We made quite a lot of stops to pick up or drop off passengers. The biggest town was Arusha, which even had a few skyscrapers. Mostly just little places though. The landscape changed regularly. Baoab trees sprang up, the first time I've seen them in real life.
There were long stretches of cornfields and bananas, and an unusual spiky-leaved crop which is a complete mystery to me. Sometimes the landscape was quite lush, other times arid. It certainly did feel like Africa.
The other passengers were a cheeful lot, lots of laughter and Swahili chatter floating around. The two guys in front of me spent the trip discussing regional politics. Since one was from Kenya and the other from Uganda, they spoke in English. It was frustratingly difficult to listen in on their conversation. But it's nice to hear random people discussing the big issues of the day like that. You don't overhear such engagement on trains in the UK or Australia.
As the sun started setting I began getting nervous about what I was going to do in Dar es Salaam when I arrived. I hadn't made a hotel booking because Wikitravel had such a long list of suitable places, and I thought I'd have plenty of time to look around. But it was looking like we weren't going to be in until well after dark, and walking around the streets of Dar es Salaam with my backpack looking for a place to sleep when it's already late didn't appeal. I thought about using my new phone to make a reservation, but they probably wouldn't understand me over the noise of the bus, and anyway I should save that credit for a real emergency. So instead I sat and fretted as dusk turned to pitch black with the bus still hurtling along the road towards Dar.
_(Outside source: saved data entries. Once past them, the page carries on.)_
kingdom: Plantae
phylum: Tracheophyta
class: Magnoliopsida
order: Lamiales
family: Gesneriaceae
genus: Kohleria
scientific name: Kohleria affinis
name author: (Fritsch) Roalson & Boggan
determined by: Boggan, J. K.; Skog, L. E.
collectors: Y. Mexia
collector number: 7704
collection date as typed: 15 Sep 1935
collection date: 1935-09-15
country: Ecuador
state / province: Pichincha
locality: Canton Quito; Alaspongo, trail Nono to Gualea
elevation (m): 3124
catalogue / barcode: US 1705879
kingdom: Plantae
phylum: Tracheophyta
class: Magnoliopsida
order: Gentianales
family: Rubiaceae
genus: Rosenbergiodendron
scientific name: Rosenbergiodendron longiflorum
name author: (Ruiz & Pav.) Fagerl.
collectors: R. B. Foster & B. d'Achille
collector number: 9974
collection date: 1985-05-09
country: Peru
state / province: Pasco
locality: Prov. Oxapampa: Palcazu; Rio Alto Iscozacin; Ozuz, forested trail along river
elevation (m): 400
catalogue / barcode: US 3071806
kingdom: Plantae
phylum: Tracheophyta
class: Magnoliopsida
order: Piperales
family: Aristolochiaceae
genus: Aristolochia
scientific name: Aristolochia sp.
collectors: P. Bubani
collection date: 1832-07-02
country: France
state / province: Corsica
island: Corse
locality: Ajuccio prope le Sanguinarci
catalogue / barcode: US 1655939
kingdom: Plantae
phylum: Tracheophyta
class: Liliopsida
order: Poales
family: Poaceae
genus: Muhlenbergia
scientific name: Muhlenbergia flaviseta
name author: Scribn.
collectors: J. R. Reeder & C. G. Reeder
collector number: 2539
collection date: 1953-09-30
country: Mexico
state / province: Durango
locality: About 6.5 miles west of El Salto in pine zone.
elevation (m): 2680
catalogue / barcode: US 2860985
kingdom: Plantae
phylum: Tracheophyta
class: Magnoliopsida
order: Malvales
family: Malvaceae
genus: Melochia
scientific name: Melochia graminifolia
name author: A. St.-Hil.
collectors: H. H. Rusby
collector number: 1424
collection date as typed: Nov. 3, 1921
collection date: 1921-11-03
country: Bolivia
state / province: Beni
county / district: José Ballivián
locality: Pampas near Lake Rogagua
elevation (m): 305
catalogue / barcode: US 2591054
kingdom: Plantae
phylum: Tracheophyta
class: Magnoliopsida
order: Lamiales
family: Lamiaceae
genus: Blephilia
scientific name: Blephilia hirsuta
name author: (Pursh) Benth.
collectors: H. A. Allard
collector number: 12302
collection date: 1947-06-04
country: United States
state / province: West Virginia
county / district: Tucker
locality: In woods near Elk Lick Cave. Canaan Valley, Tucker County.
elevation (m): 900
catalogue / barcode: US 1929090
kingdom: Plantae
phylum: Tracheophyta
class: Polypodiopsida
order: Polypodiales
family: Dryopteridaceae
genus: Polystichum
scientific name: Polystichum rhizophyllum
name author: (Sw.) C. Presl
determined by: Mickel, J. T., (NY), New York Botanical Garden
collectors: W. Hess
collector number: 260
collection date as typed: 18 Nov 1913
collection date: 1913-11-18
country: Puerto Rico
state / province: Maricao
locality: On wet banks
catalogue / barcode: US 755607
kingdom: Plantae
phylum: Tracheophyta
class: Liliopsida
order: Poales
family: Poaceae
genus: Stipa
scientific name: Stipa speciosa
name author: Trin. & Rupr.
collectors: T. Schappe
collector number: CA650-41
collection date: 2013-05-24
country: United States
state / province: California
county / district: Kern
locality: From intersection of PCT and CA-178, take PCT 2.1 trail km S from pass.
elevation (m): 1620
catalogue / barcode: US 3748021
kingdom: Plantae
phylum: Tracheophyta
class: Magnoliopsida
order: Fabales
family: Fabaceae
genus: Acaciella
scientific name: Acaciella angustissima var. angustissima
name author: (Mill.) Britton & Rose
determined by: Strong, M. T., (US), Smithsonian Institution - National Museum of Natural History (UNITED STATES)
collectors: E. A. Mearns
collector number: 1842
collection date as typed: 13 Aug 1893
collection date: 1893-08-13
Around nine we got into the outskirts of Dar, and ran straight into the most appalling traffic. We crawled along for 20 minutes, with me getting more and more frustrated as I glared at my GPS. Unexpectedly we turned into a bus terminal still 5km from the centre of town. Apparently lots of people get out there. There was another frustrating wait as a couple of women with an enormous collection of luggage searched the hold for the one last bag that had got filed in the wrong place. I actually got off because I thought the bus had stopped, but was told that we were still going into town. And eventually, with a lot of nervous inching forwards and backwards, the bus lurched out of the bus terminal gate.
This time we got to the bus terminal I'd been expecting. Still a bit of a trek to anywhere to stay, however, and walking at 10:00 at night was out of the question. I took a taxi instead, asking for the YMCA, which apparently is a nice safe choice. I had to haggle the fare, but with me being desperate, and obviously so, I wasn't going to push too hard. We got to the YMCA, and the driver offered to wait in case the place was full. I'm glad he did: it was full. In fact, I get the impression that it's usually full, and it was crazy to turn up late at night expecting them to have a bed free. I asked them where I should go next, and was told the Safari Inn. That's good, that agrees with Wikitravel. So the taxi drove me there. I asked the driver to wait again, but this time there was a spare room: one of only two available. That was such a relief, I can hardly describe it. I fairly tripped back down the road to tell the driver the good news.
So I made it to Dar es Salaam, and I had a pretty good trip. I'm starving, having had only three smallish packets of biscuits and two bananas for the day. But I'm ready for a good night's sleep.